Stored items:
=== Section Start ===
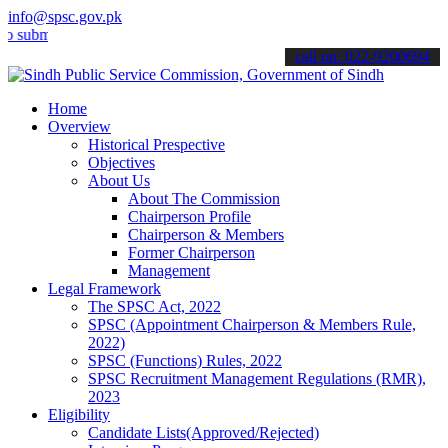
info@spsc.gov.pk
t your applications online & stay informed about the latest SPSC up
call on: 022-9200694
Home
Overview
Historical Prespective
Objectives
About Us
About The Commission
Chairperson Profile
Chairperson & Members
Former Chairperson
Management
Legal Framework
The SPSC Act, 2022
SPSC (Appointment Chairperson & Members Rule,
2022)
SPSC (Functions) Rules, 2022
SPSC Recruitment Management Regulations (RMR),
2023
Eligibility
Candidate Lists(Approved/Rejected)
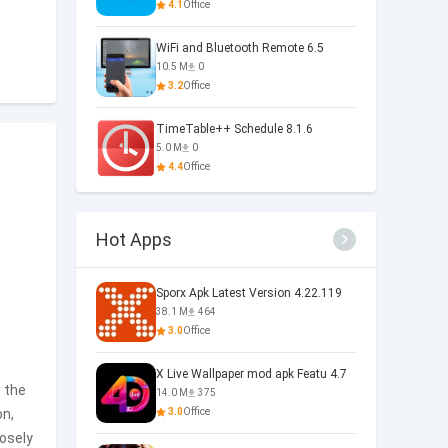
4.1
Office
WiFi and Bluetooth Remote 6.5
10.5 M
0
3.2
Office
TimeTable++ Schedule 8.1.6
5.0 M
0
4.4
Office
Hot Apps
Sporx Apk Latest Version 4.22.119
38.1 M
464
3.0
Office
X Live Wallpaper mod apk Featu 4.7
h the
14.0 M
375
on,
3.0
Office
losely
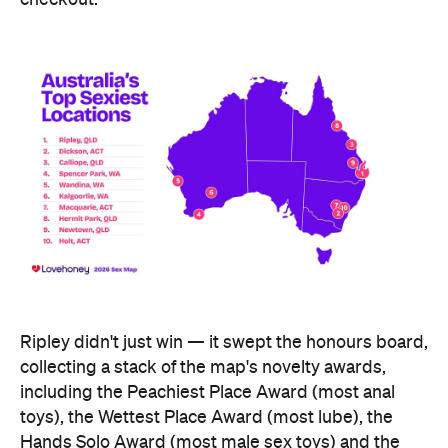
Ripley didn't just win — it swept the honours board,
collecting a stack of the map's novelty awards,
including the Peachiest Place Award (most anal
toys), the Wettest Place Award (most lube), the
Hands Solo Award (most male sex toys) and the
Ooh La La Award (most French maid costumes).
Fellow Queensland town Lowood took out the Most
Otherworldly City award for buying the most
fantasy dildos per capita — part of a broader trend,
with Lovehoney reporting fantasy toy sales up 244
percent year on year and searches up more than
700 percent.
At state level, the ACT was crowned Australia's
sexiest state or territory, buying more products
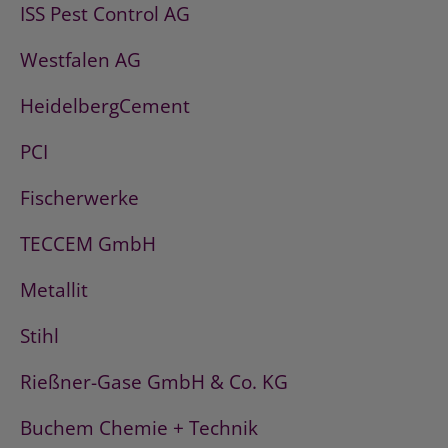
ISS Pest Control AG
Westfalen AG
HeidelbergCement
PCI
Fischerwerke
TECCEM GmbH
Metallit
Stihl
Rießner-Gase GmbH & Co. KG
Buchem Chemie + Technik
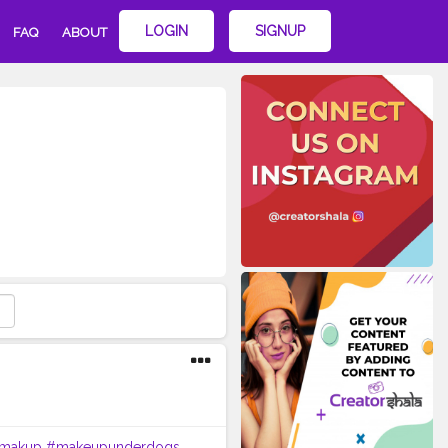
LOGIN
SIGNUP
FAQ
ABOUT
makup
#makeupunderdogs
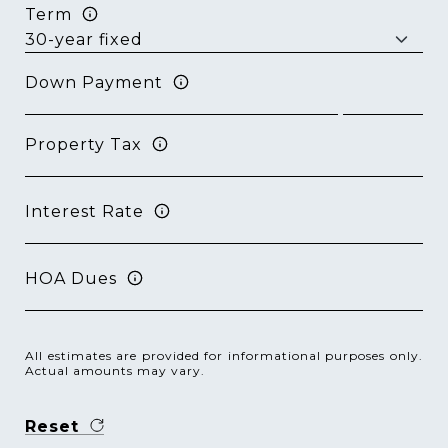
Term
Down Payment
Property Tax
Interest Rate
HOA Dues
All estimates are provided for informational purposes only.
Actual amounts may vary.
Reset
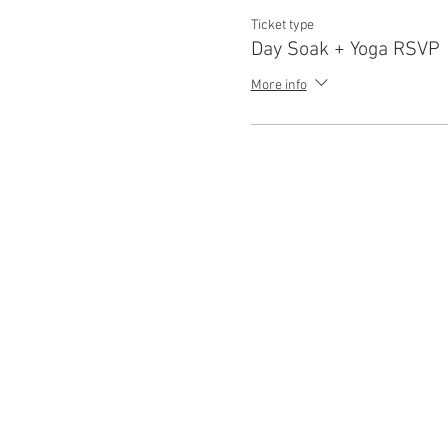
Ticket type
Day Soak + Yoga RSVP
More info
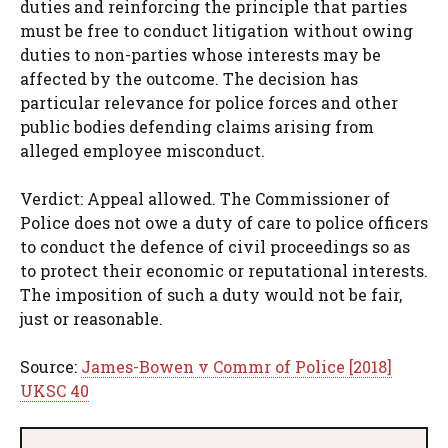
duties and reinforcing the principle that parties
must be free to conduct litigation without owing
duties to non-parties whose interests may be
affected by the outcome. The decision has
particular relevance for police forces and other
public bodies defending claims arising from
alleged employee misconduct.
Verdict: Appeal allowed. The Commissioner of
Police does not owe a duty of care to police officers
to conduct the defence of civil proceedings so as
to protect their economic or reputational interests.
The imposition of such a duty would not be fair,
just or reasonable.
Source:
James-Bowen v Commr of Police [2018]
UKSC 40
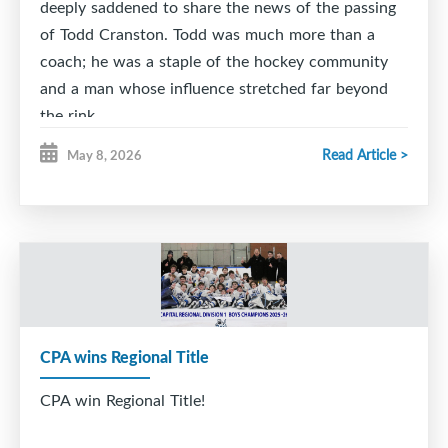
deeply saddened to share the news of the passing
of Todd Cranston. Todd was much more than a
coach; he was a staple of the hockey community
and a man whose influence stretched far beyond
the rink.
Read Article >
May 8, 2026
As a proud coach of the Citadel High School
Hockey Team, Todd was a mentor in the truest
sense (especially to his son Alec). His passion for
the sport was matched by his dedication to giving
back. Whether he was behind the bench or
supporting community initiatives, Todd’s
commitment to the growth of young athletes and
the betterment of his community was unwavering.
CPA wins Regional Title
Beyond the rinks and the scoreboard, Todd was,
CPA win Regional Title!
first and foremost, a family man. His pride in his
family was evident to everyone who knew him, and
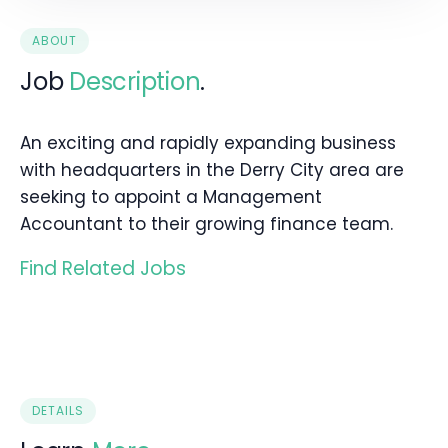
ABOUT
Job
Description
.
An exciting and rapidly expanding business
with headquarters in the Derry City area are
seeking to appoint a Management
Accountant to their growing finance team.
Find Related Jobs
DETAILS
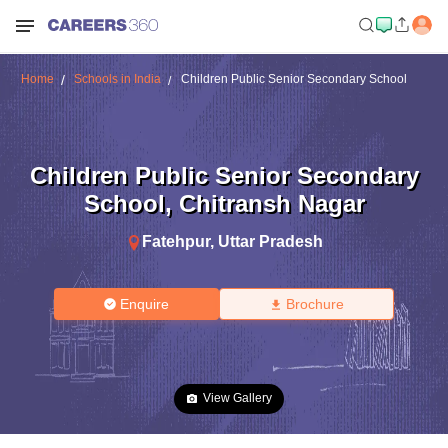
Home
Schools in India
Children Public Senior Secondary School
Children Public Senior Secondary
School
,
Chitransh Nagar
Fatehpur
,
Uttar Pradesh
Enquire
Brochure
View Gallery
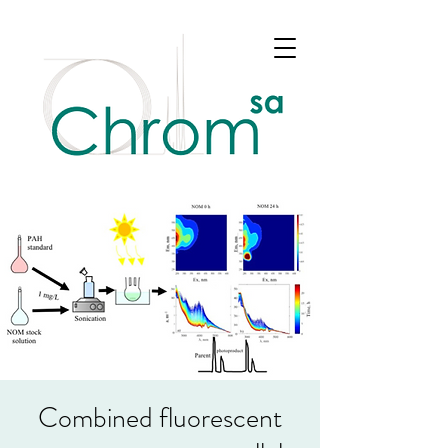
Combined fluorescent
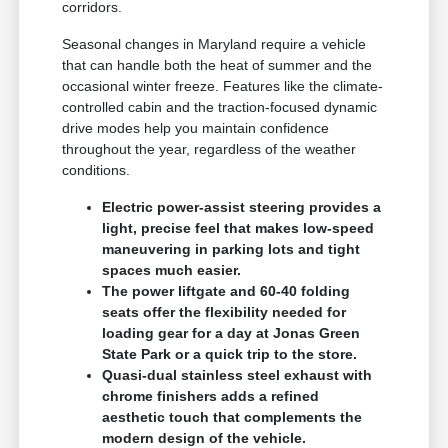
corridors.
Seasonal changes in Maryland require a vehicle
that can handle both the heat of summer and the
occasional winter freeze. Features like the climate-
controlled cabin and the traction-focused dynamic
drive modes help you maintain confidence
throughout the year, regardless of the weather
conditions.
Electric power-assist steering provides a
light, precise feel that makes low-speed
maneuvering in parking lots and tight
spaces much easier.
The power liftgate and 60-40 folding
seats offer the flexibility needed for
loading gear for a day at Jonas Green
State Park or a quick trip to the store.
Quasi-dual stainless steel exhaust with
chrome finishers adds a refined
aesthetic touch that complements the
modern design of the vehicle.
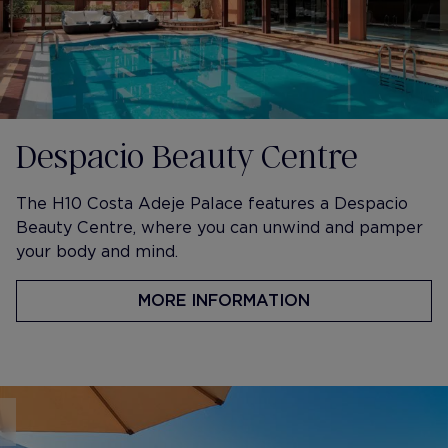
Despacio Beauty Centre
The H10 Costa Adeje Palace features a Despacio
Beauty Centre, where you can unwind and pamper
your body and mind.
MORE INFORMATION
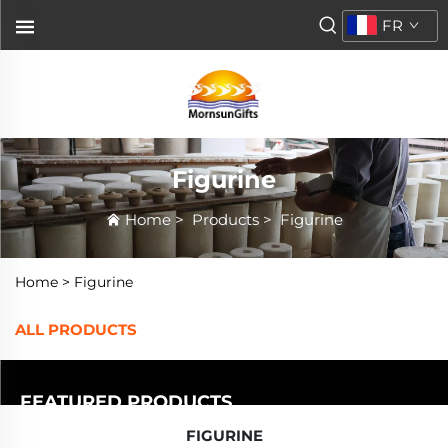
FR
Figurine
Home
>
Products
>
Figurine
Home >
Figurine
ALL PRODUCTS
FEATURED PRODUCTS
FIGURINE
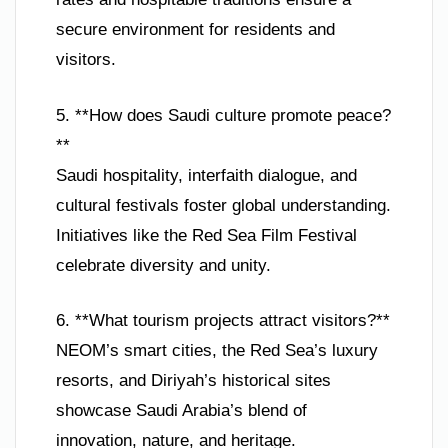
secure environment for residents and
visitors.
5. **How does Saudi culture promote peace?
**
Saudi hospitality, interfaith dialogue, and
cultural festivals foster global understanding.
Initiatives like the Red Sea Film Festival
celebrate diversity and unity.
6. **What tourism projects attract visitors?**
NEOM’s smart cities, the Red Sea’s luxury
resorts, and Diriyah’s historical sites
showcase Saudi Arabia’s blend of
innovation, nature, and heritage.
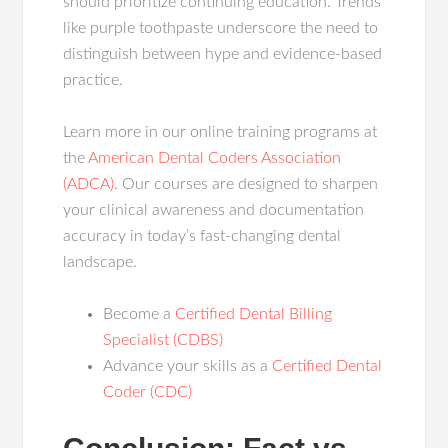
should prioritize continuing education. Trends
like purple toothpaste underscore the need to
distinguish between hype and evidence-based
practice.
Learn more in our online training programs at
the
American Dental Coders Association
(ADCA)
. Our courses are designed to sharpen
your clinical awareness and documentation
accuracy in today’s fast-changing dental
landscape.
Become a
Certified Dental Billing
Specialist (CDBS)
Advance your skills as a
Certified Dental
Coder (CDC)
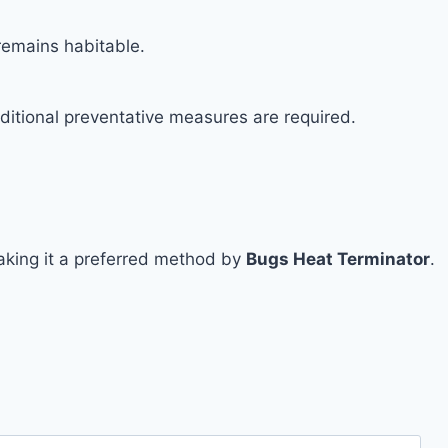
remains habitable.
ditional preventative measures are required.
 making it a preferred method by
Bugs Heat Terminator
.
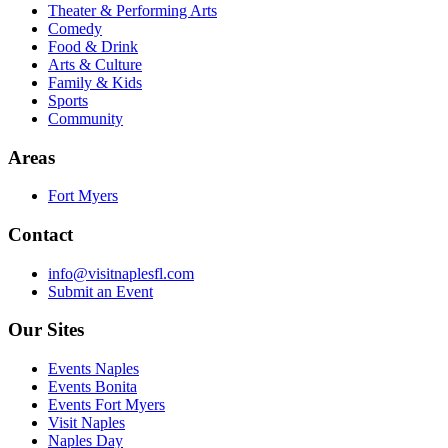
Theater & Performing Arts
Comedy
Food & Drink
Arts & Culture
Family & Kids
Sports
Community
Areas
Fort Myers
Contact
info@visitnaplesfl.com
Submit an Event
Our Sites
Events Naples
Events Bonita
Events Fort Myers
Visit Naples
Naples Day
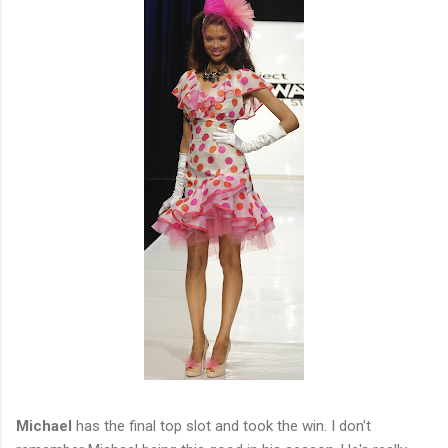
Michael
has the final top slot and took the win. I don't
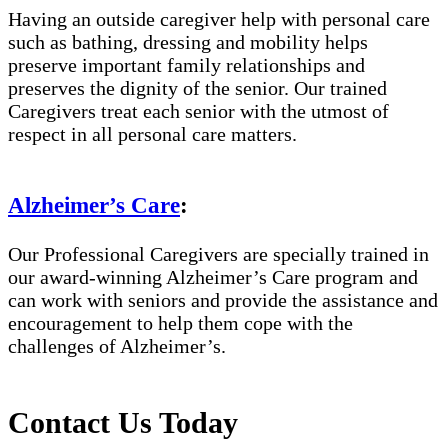
Having an outside caregiver help with personal care
such as bathing, dressing and mobility helps
preserve important family relationships and
preserves the dignity of the senior. Our trained
Caregivers treat each senior with the utmost of
respect in all personal care matters.
Alzheimer’s Care
:
Our Professional Caregivers are specially trained in
our award-winning Alzheimer’s Care program and
can work with seniors and provide the assistance and
encouragement to help them cope with the
challenges of Alzheimer’s.
Contact Us Today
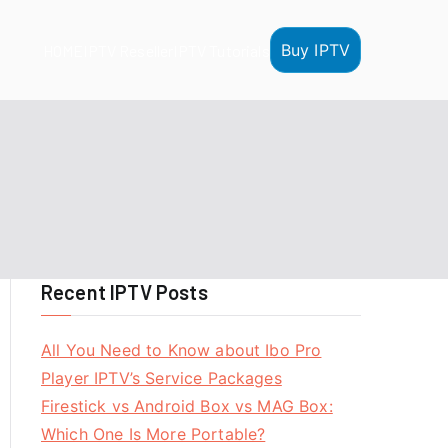
Buy IPTV
HOME
IPTV Reseller
IPTV Tutorials
Recent IPTV Posts
All You Need to Know about Ibo Pro
Player IPTV’s Service Packages
Firestick vs Android Box vs MAG Box:
Which One Is More Portable?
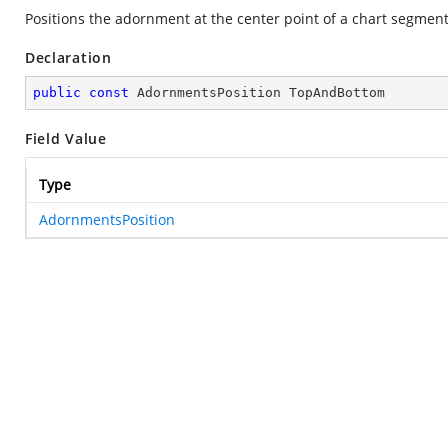
Positions the adornment at the center point of a chart segment
Declaration
public
const
 AdornmentsPosition TopAndBottom
Field Value
Type
AdornmentsPosition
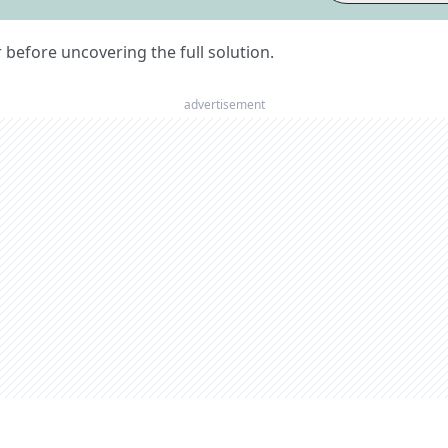
er before uncovering the full solution.
advertisement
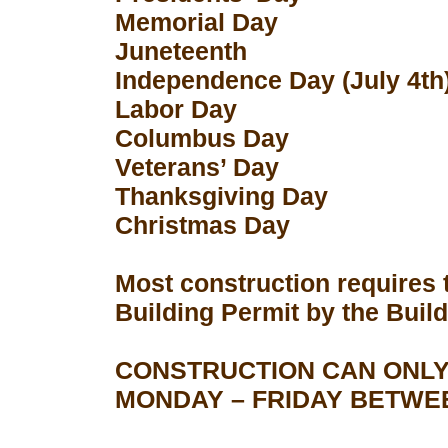
Memorial Day
Juneteenth
Independence Day (July 4th
Labor Day
Columbus Day
Veterans’ Day
Thanksgiving Day
Christmas Day
Most construction requires 
Building Permit by the Buil
CONSTRUCTION CAN ONLY
MONDAY – FRIDAY BETWEEN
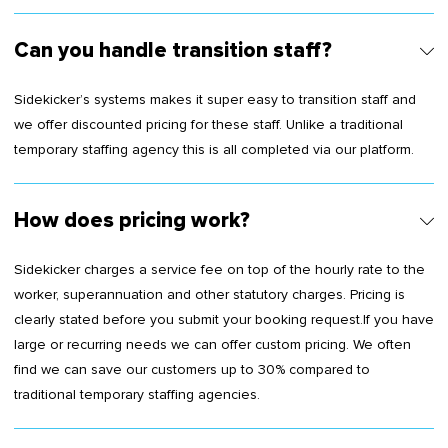
Can you handle transition staff?
Sidekicker’s systems makes it super easy to transition staff and
we offer discounted pricing for these staff. Unlike a traditional
temporary staffing agency this is all completed via our platform.
How does pricing work?
Sidekicker charges a service fee on top of the hourly rate to the
worker, superannuation and other statutory charges. Pricing is
clearly stated before you submit your booking request.If you have
large or recurring needs we can offer custom pricing. We often
find we can save our customers up to 30% compared to
traditional temporary staffing agencies.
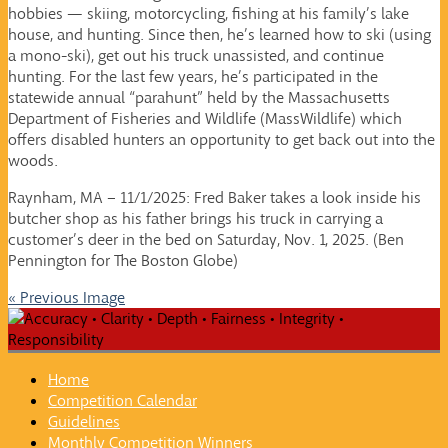
hobbies — skiing, motorcycling, fishing at his family’s lake
house, and hunting. Since then, he’s learned how to ski (using
a mono-ski), get out his truck unassisted, and continue
hunting. For the last few years, he’s participated in the
statewide annual “parahunt” held by the Massachusetts
Department of Fisheries and Wildlife (MassWildlife) which
offers disabled hunters an opportunity to get back out into the
woods.
Raynham, MA – 11/1/2025: Fred Baker takes a look inside his
butcher shop as his father brings his truck in carrying a
customer’s deer in the bed on Saturday, Nov. 1, 2025. (Ben
Pennington for The Boston Globe)
« Previous Image
Home
Competition Calendar
Guidelines
Monthly Competition Winners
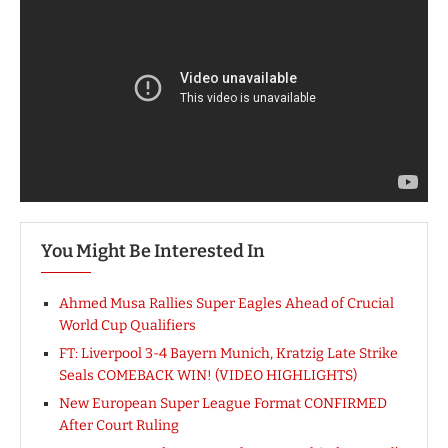
You Might Be Interested In
Ahmed Musa Rallies Super Eagles Ahead of Crucial
World Cup Qualifiers
FT: Liverpool 3-4 Bayern Munich, Kratzig Late Strike
Seals COMEBACK WIN! (VIDEO HIGHLIGHTS)
New European Super League Format CONFIRMED
After Court Ruling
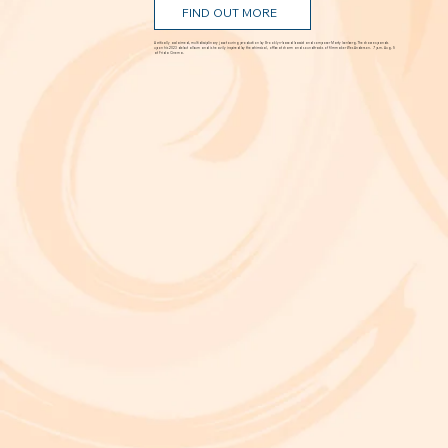
FIND OUT MORE
A critically acclaimed, multidisciplinary jazz touring production by Brooklyn-based bassist and composer Marty Isenberg. The show expands
upon his 2023 debut album and is heavily inspired by the whimsical, offbeat charm and soundtracks of filmmaker Wes Anderson. 7 p.m. Aug. 5
at Frida Cinema.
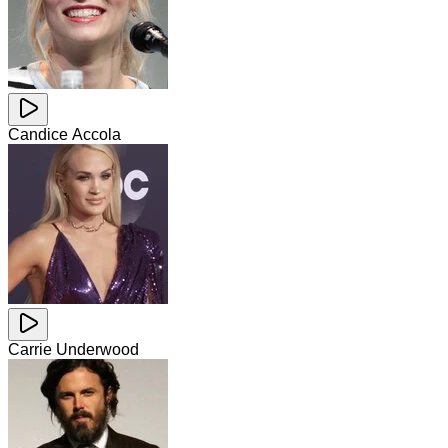
Candice Accola
Carrie Underwood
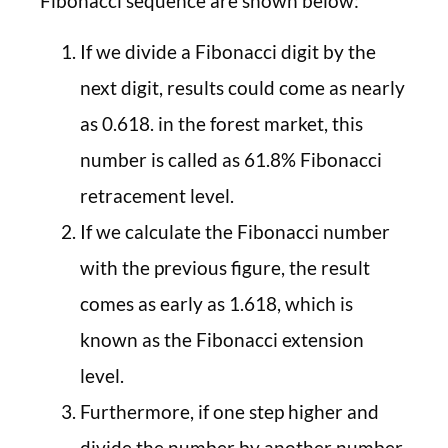
Fibonacci sequence are shown below:
If we divide a Fibonacci digit by the
next digit, results could come as nearly
as 0.618. in the forest market, this
number is called as 61.8% Fibonacci
retracement level.
If we calculate the Fibonacci number
with the previous figure, the result
comes as early as 1.618, which is
known as the Fibonacci extension
level.
Furthermore, if one step higher and
divide the number by another number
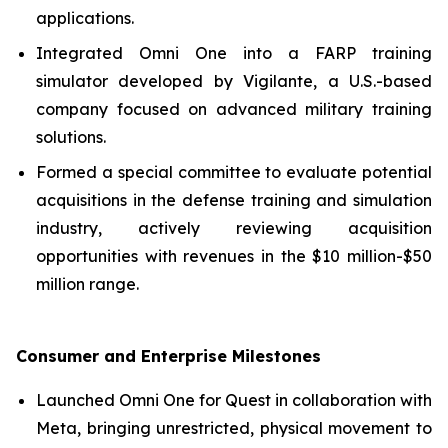
applications.
Integrated Omni One into a FARP training
simulator developed by Vigilante, a U.S.-based
company focused on advanced military training
solutions.
Formed a special committee to evaluate potential
acquisitions in the defense training and simulation
industry, actively reviewing acquisition
opportunities with revenues in the $10 million-$50
million range.
Consumer and Enterprise Milestones
Launched Omni One for Quest in collaboration with
Meta, bringing unrestricted, physical movement to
=== Section End ===
_Assignment_
All the lines that hold the word "just" must appear in the answer, copied from the records.

_Answer to this exercise_
Ripley didn't just win — it swept the honours board,
just or reasonable.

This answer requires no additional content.